Director Catherine Hardwicke began her career with Thirteen, a hard-edged indie teen drama that launched Evan Rachel Wood’s career. She then progressed (or transgressed) to the first Twilight movie, equating teenage sexual confusion with the supernatural. It was pulpy for sure, but so are all your problems when you are that age. (The less we say about the abysmal Red Riding Hood the better.)
Her new movie Plush, out on DVD this week, is another overheated melodrama in the vein of Twilight, but with even worse music and tons of actual sex, rather than characters just obsessing over the prospect of it. Come to think of it, the whole movie is about obsession. Sexy goth-tinged rock star Emily Browning reaches the top of the pops with her brother (Thomas Dekker), but when he dies from an heroin overdose, she replaces him with Xavier Samuel, who looks exactly like him. When he starts burrowing his way into her family life, and she indulges her sexual fantasies, things get a little complicated.
Plush is all over the map, but when its characters prattle on about how important their art is amidst all that terrible pose-heavy music, its really insufferable. On some level, as an overheated portrait of a lonely, selfish woman (even though she’s married with kids), Plush works. It successfully illustrates the desire that women have to date dangerous jerks, which may be especially true in the rock world. If the backdrop didn’t feel so false and the music (by Nick Launay and Ming Vauze) weren’t so awful, Plush might not have been so annoying. There is some real hallucinatory darkness there. But it all ramps up into something even more ridiculous than it was at the beginning, and is ultimately explained away like your average twisty thriller.
The 1995 erotic “thriller” Embrace of the Vampire is known mainly for being the movie where former child star Alyssa Milano (known then for the TV sitcom Who’s the Boss?) bared her breasts. Maybe the prospect of more female nudity (with the tagline “unrated” no less) attached to a vampire title that some people are fairly familiar with was enough of a reason to do a direct-to-video remake. Regardless, that remake is here, having arrived on Blu-ray also this week.
The surprise is, from a production level at least, Embrace of the Vampire is very competent. Even the special effects are decent, rising to the level of what you might get from a prime-time supernatural drama such as Grimm. If only the same could be said about the story.
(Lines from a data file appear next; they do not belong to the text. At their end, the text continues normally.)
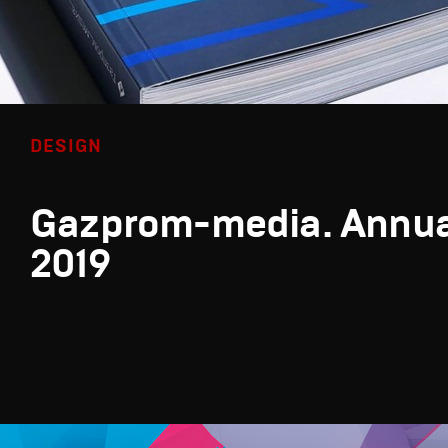
DESIGN
Gazprom-media. Annua
2019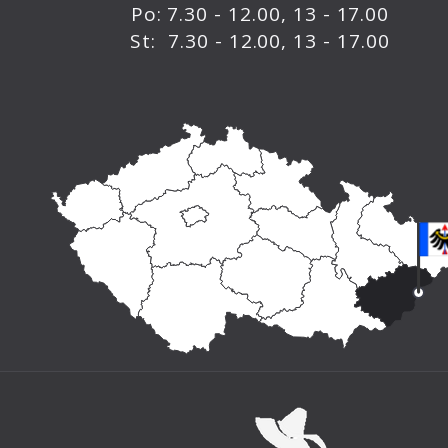
Po: 7.30 - 12.00, 13 - 17.00
St: 7.30 - 12.00, 13 - 17.00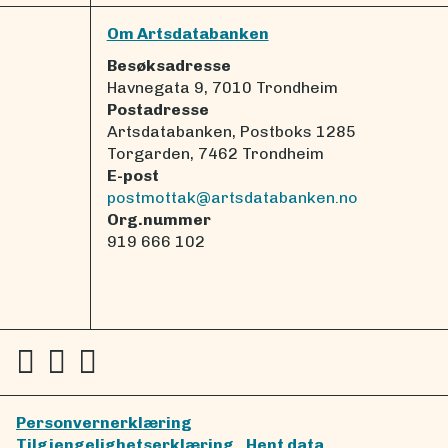
Om Artsdatabanken
Besøksadresse
Havnegata 9, 7010 Trondheim
Postadresse
Artsdatabanken, Postboks 1285
Torgarden, 7462 Trondheim
E-post
postmottak@artsdatabanken.no
Org.nummer
919 666 102
Personvernerklæring
Tilgjengelighetserklæring
Hent data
Essentially, Embrace of the Vampire is about a timid college girl (Sharon Hinnendael) who has sexy, violent nightmares and wakes up from them in terror. Meanwhile, she’s bring hazed (with the threat of going topless, of course) by older class members and struggling to come into her own on the university’s fencing team and in the bedroom.
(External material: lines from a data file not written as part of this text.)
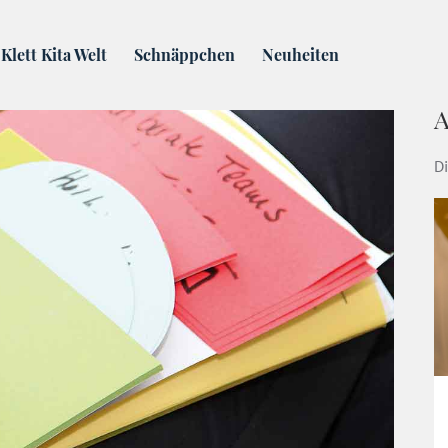
ehmen die Sache selbst in die Hand | Klett-Kita-Blog
Klett Kita Welt
Schnäppchen
Neuheiten
A
Di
Every female cast member is ridiculously attractive and the script is constantly manufacturing ways to get them topless. But the film is caught in a spin-dry cycle where there’s a ton of conflict (nightmares, school pressure, peer pressure) but no mounting action. It doesn’t lead anywhere. By the time it finally reaches its inevitable violent conclusion, there’s no reason to care about what happens next. Story wasn’t really the strong suit of the original, so I guess this is no big revelation, but even the guiltiest of pleasures are more fun when there’s something more substantial to sink your teeth into.